Uncle, Duke & The Chief

Born Ruffians

Born Ruffians have made some pretty bad albums. It’s not a secret. For a band whose debut record was so promising, it was difficult to see them fall into a vicious cycle of weak songwriting and amateurish musicianship. They’re far from the only band to have failed to live up to the promise of a strong first LP, but the spark of Red, Yellow & Blue still begs to be built upon. And while Uncle, Duke & The Chief, the band’s latest LP, is pretty far from perfect, it does recapture some of that initial glory that made them a band to watch a decade ago.

It would be easier to dismiss Uncle, Duke & The Chief as a last ditch effort to get back into indie rock’s good graces if it didn’t try so many new things — the album’s spirit is one of throwing everything at the wall to see what sticks. Surprisingly, most of it does. The folk rock of opening track “Forget Me” plays like Mumford & Sons, except not terrible. “Spread So Thin” is a blissful slice of dream pop that sees vocalist Luke Lalonde show some unexpected restraint. The soulful slow burn of “Side Tracked” is just ironically detached enough to work. The band feels more in sync than ever, with Steve Hamelin’s rickety drum sound trading off effortlessly with Mitch Derosier’s singsong basslines. And the album’s forgiving half-hour length ensures that the band never overstays their welcome.

Where Uncle, Duke & The Chief has hooks and inventive performances in spades, it often falls short in the songwriting department. The bait-and-switch time signature changes of “Ring That Bell” mask a lack of follow through, as the song dawdles through a perplexing structure that never seems to fully resolve itself. “Tricky,” with its grating whoops and heys, stomps its feet fruitlessly without much in the way of purpose. “Fade to Black” has its moments, but overall it feels more like a demo than a finished song.

The pleasures of Uncle, Duke & The Chief are more often found in individual moments than in whole songs — a piercing yelp from Lalonde, a catchy chorus, a woozy guitar tone. There are flashes of brilliance here, more than enough to make the album worthwhile, but it still feels like the band is grasping at the qualities that made their early work so infectious.

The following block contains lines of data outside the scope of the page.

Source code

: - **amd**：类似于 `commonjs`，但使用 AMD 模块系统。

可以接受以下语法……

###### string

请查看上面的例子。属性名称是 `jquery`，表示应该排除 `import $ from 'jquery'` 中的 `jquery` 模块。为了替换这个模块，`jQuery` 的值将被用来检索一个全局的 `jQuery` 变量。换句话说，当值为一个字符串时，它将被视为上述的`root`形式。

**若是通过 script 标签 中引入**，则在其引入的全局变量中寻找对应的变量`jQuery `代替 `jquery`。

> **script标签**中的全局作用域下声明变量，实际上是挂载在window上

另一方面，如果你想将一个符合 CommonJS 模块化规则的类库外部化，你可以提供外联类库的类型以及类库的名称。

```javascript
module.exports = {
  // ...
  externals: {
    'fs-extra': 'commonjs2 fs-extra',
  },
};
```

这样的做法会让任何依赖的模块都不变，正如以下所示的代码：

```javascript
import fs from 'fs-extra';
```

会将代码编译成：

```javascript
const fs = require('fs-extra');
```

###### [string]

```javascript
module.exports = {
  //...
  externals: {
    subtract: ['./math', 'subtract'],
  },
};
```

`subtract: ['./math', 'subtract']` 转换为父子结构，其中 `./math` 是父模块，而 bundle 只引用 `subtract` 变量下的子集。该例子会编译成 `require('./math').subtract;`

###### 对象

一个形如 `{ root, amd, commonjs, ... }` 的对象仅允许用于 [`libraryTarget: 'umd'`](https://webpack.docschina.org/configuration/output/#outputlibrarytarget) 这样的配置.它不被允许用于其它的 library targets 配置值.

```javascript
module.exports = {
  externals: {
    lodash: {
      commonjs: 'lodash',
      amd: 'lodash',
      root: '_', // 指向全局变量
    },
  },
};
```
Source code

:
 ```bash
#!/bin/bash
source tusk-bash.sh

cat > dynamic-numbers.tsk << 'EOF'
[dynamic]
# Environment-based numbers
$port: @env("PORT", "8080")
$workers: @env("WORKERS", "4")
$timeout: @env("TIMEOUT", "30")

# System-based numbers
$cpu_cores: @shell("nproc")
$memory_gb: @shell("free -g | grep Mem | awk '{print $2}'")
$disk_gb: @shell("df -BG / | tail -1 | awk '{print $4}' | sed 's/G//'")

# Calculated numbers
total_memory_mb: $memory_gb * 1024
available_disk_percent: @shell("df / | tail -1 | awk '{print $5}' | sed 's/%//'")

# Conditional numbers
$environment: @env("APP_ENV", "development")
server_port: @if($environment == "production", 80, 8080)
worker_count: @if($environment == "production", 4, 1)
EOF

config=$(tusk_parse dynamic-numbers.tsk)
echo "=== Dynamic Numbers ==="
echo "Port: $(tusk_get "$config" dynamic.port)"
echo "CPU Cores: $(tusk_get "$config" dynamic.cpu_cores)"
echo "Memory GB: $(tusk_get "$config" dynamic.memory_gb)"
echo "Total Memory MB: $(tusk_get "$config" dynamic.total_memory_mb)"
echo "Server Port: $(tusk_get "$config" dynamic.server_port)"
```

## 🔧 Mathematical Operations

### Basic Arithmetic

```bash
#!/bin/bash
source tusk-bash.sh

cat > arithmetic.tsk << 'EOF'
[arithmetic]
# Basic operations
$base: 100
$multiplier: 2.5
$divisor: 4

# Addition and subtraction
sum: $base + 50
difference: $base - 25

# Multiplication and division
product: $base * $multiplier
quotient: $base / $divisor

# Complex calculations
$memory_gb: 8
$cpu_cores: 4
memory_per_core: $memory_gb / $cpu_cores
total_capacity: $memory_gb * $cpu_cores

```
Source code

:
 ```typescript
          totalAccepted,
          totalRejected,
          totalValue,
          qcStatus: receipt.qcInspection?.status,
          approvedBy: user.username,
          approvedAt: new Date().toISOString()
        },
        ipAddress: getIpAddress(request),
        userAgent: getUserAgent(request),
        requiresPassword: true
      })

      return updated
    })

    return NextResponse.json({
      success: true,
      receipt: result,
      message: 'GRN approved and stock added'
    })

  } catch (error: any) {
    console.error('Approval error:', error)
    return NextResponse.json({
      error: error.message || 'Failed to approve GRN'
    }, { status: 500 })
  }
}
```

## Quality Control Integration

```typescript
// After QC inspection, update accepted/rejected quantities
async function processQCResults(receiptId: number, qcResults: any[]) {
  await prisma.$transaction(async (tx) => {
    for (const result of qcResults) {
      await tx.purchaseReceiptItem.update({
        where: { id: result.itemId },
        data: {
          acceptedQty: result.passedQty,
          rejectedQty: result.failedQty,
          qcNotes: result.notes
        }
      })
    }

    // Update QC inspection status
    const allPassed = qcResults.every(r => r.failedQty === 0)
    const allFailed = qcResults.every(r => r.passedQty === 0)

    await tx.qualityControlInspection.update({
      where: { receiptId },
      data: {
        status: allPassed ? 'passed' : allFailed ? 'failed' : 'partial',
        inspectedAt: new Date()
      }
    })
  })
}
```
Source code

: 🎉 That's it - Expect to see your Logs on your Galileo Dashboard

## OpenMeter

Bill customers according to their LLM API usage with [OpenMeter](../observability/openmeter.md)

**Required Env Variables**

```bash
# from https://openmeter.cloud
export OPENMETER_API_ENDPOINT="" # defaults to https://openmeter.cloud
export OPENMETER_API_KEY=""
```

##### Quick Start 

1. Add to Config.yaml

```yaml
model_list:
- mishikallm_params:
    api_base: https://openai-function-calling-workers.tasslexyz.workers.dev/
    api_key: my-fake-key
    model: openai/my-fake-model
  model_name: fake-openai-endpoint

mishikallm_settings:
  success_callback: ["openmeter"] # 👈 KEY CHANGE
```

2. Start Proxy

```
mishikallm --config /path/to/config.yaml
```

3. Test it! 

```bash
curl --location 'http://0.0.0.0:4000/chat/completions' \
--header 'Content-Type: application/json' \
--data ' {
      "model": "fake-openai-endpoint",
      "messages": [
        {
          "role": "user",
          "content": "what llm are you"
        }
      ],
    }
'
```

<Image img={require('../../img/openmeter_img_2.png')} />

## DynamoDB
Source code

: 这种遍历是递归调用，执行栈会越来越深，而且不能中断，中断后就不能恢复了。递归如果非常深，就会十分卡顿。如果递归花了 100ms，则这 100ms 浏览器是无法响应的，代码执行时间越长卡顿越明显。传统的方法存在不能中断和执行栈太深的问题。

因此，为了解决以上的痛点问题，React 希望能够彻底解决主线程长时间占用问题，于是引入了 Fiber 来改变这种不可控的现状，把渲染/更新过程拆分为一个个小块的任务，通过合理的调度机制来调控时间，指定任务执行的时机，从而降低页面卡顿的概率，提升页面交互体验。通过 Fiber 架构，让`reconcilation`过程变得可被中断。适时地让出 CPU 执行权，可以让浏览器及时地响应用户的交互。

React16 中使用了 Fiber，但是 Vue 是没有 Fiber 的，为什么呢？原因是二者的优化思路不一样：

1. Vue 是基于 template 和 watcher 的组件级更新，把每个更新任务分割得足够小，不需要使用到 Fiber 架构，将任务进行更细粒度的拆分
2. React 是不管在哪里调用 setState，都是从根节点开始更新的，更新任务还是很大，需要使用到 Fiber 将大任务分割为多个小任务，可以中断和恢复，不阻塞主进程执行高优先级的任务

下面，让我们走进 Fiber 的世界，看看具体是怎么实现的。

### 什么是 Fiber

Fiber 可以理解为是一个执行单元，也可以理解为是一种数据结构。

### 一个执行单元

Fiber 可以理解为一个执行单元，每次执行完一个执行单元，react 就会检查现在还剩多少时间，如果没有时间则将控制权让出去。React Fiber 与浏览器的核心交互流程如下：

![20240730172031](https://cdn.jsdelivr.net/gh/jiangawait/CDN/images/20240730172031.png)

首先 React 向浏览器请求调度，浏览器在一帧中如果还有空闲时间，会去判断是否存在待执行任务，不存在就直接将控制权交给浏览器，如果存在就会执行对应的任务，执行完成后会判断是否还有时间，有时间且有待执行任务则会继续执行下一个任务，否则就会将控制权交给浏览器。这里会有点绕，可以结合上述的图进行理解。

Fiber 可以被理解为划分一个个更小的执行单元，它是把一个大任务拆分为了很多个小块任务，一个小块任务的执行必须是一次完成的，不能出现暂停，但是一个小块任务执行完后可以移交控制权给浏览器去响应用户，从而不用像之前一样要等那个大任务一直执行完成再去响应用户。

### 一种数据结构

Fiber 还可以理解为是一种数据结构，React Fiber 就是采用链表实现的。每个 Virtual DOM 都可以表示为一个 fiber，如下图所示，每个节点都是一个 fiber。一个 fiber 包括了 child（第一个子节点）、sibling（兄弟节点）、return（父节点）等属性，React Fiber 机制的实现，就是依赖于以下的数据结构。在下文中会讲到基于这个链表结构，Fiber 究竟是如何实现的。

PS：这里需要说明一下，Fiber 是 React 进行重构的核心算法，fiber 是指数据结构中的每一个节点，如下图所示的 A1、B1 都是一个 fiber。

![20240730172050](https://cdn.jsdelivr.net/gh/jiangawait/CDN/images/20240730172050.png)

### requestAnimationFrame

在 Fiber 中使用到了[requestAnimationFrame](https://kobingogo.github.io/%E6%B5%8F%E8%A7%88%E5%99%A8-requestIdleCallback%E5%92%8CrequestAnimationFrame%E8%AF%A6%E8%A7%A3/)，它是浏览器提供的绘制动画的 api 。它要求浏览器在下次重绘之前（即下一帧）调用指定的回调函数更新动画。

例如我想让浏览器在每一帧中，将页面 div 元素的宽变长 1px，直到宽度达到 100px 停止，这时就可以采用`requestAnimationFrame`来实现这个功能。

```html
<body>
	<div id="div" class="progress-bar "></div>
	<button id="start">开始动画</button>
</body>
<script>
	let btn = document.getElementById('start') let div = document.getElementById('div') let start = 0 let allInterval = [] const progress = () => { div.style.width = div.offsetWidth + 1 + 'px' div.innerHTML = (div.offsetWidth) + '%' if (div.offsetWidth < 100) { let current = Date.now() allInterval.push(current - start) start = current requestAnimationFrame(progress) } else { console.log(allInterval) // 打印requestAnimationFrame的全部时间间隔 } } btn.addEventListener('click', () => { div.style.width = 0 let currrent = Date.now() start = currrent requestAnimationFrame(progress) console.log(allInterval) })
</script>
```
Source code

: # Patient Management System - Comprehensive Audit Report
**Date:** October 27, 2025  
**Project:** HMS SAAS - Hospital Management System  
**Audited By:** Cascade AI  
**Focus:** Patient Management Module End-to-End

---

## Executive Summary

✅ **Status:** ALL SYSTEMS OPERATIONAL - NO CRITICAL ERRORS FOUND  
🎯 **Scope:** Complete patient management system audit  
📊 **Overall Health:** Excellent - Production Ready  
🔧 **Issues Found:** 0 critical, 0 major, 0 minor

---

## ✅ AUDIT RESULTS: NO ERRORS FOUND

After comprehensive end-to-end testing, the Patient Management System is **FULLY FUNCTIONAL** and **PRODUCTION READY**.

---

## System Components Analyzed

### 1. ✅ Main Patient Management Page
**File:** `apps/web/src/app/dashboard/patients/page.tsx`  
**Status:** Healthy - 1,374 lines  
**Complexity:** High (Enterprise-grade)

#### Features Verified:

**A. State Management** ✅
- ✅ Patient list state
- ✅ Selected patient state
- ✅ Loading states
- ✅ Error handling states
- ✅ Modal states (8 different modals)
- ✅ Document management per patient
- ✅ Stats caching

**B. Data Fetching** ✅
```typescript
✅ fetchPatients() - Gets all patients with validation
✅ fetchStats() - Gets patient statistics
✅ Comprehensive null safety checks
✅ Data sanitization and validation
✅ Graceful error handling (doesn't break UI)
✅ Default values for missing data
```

Still, detached from the inevitable comparisons to the band’s debut, Uncle, Duke & The Chief is a solid indie rock record. It’s not going to change anyone’s life or restore faith in rock and roll as an ailing genre. But it doesn’t need to — all this album really needs to accomplish is to reinstate Born Ruffians as a band with the creativity and competence to say something fresh and exciting, and Uncle, Duke & The Chief accomplishes this handily.